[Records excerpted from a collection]
•••••

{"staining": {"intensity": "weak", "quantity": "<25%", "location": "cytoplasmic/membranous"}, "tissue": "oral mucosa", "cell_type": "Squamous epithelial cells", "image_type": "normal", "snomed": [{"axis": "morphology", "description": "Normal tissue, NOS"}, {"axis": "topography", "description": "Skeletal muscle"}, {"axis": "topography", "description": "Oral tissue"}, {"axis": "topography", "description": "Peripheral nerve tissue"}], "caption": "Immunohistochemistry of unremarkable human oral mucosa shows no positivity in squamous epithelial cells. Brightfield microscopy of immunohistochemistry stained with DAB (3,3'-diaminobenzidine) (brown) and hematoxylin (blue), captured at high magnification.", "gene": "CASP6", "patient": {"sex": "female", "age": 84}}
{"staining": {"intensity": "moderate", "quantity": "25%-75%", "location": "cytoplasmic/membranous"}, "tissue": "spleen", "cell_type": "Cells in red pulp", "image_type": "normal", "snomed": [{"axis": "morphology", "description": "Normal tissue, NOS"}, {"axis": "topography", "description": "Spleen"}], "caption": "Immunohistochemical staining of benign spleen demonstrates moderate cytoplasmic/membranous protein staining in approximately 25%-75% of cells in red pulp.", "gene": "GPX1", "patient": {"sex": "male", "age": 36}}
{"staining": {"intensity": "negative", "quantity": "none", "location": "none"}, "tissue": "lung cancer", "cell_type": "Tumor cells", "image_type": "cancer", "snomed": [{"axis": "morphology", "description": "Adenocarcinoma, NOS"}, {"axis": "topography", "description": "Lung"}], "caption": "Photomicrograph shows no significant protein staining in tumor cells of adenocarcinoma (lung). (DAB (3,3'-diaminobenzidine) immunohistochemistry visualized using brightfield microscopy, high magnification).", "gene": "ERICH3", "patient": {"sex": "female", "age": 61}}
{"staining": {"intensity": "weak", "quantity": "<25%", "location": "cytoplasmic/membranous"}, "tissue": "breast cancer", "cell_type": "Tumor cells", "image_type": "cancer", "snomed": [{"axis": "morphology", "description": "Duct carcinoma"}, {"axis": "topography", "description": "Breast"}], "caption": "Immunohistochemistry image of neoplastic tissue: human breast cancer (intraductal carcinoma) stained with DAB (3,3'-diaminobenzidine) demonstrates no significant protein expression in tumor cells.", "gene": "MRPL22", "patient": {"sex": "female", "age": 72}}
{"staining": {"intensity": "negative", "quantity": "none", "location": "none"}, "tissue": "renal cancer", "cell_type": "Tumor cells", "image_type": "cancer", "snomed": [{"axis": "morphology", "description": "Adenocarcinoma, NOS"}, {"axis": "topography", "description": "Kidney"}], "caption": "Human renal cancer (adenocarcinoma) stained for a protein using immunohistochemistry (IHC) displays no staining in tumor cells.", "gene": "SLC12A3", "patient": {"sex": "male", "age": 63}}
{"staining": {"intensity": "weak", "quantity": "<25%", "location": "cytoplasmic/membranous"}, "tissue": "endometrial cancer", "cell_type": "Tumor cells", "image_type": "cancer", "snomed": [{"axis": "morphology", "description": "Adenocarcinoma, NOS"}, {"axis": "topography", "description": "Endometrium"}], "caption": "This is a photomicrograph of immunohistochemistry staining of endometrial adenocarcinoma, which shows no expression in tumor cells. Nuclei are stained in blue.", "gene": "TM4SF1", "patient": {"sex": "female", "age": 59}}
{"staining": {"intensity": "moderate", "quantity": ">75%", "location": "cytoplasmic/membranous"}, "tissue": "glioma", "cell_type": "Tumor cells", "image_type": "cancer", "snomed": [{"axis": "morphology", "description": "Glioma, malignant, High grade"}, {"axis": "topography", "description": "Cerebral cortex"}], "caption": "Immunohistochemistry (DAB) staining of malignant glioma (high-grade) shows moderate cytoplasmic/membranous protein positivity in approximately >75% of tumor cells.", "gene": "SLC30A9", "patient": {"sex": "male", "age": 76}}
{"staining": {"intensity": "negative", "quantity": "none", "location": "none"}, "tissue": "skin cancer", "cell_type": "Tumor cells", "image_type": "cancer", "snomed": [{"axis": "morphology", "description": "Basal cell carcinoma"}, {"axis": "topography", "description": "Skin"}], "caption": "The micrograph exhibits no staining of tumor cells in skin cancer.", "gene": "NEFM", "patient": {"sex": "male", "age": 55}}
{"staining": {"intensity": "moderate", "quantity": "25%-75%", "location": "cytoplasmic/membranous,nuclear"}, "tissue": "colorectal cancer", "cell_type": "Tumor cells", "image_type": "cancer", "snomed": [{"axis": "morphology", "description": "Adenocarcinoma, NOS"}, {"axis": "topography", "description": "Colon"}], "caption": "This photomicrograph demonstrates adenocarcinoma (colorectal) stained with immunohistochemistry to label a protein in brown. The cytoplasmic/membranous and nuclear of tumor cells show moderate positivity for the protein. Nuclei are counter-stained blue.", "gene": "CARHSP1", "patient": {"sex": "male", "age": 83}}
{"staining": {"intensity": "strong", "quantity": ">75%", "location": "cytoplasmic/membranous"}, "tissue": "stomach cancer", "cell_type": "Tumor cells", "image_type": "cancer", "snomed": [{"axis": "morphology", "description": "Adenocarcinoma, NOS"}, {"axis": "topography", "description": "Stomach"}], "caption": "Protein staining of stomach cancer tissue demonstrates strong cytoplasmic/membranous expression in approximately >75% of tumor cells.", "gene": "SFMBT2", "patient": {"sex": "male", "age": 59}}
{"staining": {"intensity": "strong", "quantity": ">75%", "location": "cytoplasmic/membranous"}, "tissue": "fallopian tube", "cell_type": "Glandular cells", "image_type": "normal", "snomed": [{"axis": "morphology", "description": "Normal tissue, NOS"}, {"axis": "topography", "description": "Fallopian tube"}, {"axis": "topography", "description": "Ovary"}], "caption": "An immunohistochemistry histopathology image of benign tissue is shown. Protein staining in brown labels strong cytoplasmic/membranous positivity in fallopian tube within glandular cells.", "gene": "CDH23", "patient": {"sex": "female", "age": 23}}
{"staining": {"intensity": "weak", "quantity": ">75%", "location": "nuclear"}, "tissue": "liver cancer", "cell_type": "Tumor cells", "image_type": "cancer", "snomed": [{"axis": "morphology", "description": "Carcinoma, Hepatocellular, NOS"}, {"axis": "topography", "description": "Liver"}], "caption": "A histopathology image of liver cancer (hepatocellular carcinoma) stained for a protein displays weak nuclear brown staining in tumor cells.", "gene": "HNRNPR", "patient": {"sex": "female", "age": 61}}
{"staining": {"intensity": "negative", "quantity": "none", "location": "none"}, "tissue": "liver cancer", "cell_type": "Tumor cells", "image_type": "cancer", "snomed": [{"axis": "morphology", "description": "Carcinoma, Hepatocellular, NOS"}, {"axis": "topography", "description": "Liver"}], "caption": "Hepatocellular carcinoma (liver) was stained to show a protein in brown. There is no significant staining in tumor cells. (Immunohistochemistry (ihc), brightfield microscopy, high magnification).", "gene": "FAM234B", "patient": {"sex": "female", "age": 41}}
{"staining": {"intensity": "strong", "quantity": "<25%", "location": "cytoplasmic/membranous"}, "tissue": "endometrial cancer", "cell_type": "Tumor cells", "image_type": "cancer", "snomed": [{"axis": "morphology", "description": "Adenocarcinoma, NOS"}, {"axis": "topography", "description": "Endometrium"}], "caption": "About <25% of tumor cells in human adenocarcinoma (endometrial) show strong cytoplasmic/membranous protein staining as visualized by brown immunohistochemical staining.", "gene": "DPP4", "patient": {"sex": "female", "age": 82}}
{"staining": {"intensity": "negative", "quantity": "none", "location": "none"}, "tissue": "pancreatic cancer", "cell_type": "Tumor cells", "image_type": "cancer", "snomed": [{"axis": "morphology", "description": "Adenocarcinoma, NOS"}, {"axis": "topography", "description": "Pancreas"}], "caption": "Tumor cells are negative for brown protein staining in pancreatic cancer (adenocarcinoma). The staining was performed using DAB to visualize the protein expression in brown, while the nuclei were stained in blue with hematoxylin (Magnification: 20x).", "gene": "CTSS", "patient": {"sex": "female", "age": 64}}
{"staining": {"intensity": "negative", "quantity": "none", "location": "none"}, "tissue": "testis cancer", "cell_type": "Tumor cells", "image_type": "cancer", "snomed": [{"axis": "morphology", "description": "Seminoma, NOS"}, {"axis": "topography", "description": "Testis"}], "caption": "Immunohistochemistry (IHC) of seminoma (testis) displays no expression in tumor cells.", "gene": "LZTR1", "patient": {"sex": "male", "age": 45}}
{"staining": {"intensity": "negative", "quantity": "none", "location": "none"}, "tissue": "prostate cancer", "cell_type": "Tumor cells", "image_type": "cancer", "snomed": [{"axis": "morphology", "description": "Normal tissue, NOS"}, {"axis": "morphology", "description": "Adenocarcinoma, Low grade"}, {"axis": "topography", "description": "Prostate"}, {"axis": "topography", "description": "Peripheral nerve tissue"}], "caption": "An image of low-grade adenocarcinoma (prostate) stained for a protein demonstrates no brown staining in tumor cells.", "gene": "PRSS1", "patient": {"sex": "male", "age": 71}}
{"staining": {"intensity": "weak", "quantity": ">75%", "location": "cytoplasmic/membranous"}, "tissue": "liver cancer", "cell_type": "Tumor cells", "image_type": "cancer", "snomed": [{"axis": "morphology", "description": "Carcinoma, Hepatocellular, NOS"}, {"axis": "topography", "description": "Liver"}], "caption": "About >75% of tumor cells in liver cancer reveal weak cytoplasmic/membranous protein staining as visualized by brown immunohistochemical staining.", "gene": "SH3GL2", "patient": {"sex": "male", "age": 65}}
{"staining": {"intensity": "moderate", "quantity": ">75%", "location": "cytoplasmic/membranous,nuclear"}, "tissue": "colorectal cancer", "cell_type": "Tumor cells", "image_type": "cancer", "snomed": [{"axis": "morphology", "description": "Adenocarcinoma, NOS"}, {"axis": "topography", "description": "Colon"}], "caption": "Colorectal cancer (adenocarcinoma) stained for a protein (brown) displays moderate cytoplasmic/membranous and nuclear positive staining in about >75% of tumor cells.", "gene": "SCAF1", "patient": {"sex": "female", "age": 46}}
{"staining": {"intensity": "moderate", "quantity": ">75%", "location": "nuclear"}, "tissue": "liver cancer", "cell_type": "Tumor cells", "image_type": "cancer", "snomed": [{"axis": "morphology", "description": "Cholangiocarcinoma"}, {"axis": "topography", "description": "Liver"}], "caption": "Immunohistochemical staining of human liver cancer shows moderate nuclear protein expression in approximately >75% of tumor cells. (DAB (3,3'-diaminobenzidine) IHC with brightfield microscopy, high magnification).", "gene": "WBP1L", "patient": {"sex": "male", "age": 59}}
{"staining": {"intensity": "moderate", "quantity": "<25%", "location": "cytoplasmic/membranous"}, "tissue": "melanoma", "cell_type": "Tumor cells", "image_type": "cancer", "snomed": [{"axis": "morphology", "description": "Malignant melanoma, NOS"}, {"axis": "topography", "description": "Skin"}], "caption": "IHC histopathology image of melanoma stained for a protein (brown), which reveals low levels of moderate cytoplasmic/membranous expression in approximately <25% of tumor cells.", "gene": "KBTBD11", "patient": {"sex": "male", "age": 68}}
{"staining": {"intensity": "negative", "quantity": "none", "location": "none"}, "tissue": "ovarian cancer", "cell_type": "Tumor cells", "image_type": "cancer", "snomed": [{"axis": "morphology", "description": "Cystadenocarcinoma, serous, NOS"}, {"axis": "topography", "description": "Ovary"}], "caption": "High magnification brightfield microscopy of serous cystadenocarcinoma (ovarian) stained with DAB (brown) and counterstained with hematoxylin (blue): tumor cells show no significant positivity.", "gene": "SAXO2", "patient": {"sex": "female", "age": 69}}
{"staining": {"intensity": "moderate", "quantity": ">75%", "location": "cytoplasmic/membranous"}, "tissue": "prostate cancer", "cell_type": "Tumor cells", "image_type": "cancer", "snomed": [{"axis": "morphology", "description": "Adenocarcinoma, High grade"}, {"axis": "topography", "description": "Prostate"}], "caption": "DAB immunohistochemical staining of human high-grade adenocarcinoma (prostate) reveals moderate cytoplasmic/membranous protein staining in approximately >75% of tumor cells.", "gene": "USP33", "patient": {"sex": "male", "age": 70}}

•••••

### Task objective:
In the entries above, find the line with "carcinoma (liver) was" and the line with "cells in human", then set down exactly those two and every line between them, nothing else.

### The completed task:
{"staining": {"intensity": "negative", "quantity": "none", "location": "none"}, "tissue": "liver cancer", "cell_type": "Tumor cells", "image_type": "cancer", "snomed": [{"axis": "morphology", "description": "Carcinoma, Hepatocellular, NOS"}, {"axis": "topography", "description": "Liver"}], "caption": "Hepatocellular carcinoma (liver) was stained to show a protein in brown. There is no significant staining in tumor cells. (Immunohistochemistry (ihc), brightfield microscopy, high magnification).", "gene": "FAM234B", "patient": {"sex": "female", "age": 41}}
{"staining": {"intensity": "strong", "quantity": "<25%", "location": "cytoplasmic/membranous"}, "tissue": "endometrial cancer", "cell_type": "Tumor cells", "image_type": "cancer", "snomed": [{"axis": "morphology", "description": "Adenocarcinoma, NOS"}, {"axis": "topography", "description": "Endometrium"}], "caption": "About <25% of tumor cells in human adenocarcinoma (endometrial) show strong cytoplasmic/membranous protein staining as visualized by brown immunohistochemical staining.", "gene": "DPP4", "patient": {"sex": "female", "age": 82}}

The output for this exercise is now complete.